Exercise details:
Reproduce all of the data word for word.
─── Material shown ───
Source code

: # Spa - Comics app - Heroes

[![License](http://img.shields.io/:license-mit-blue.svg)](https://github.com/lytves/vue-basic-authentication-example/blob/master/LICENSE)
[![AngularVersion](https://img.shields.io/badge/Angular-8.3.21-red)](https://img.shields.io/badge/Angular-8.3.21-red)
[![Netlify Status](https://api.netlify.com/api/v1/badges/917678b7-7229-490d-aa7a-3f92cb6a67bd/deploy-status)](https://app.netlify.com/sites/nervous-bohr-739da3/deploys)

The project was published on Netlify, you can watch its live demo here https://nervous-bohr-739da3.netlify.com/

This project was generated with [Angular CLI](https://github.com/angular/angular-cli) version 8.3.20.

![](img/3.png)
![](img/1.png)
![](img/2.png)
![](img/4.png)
───
Response to this exercise:
Source code

: # Spa - Comics app - Heroes

[![License](http://img.shields.io/:license-mit-blue.svg)](https://github.com/lytves/vue-basic-authentication-example/blob/master/LICENSE)
[![AngularVersion](https://img.shields.io/badge/Angular-8.3.21-red)](https://img.shields.io/badge/Angular-8.3.21-red)
[![Netlify Status](https://api.netlify.com/api/v1/badges/917678b7-7229-490d-aa7a-3f92cb6a67bd/deploy-status)](https://app.netlify.com/sites/nervous-bohr-739da3/deploys)

The project was published on Netlify, you can watch its live demo here https://nervous-bohr-739da3.netlify.com/

This project was generated with [Angular CLI](https://github.com/angular/angular-cli) version 8.3.20.

![](img/3.png)
![](img/1.png)
![](img/2.png)
![](img/4.png)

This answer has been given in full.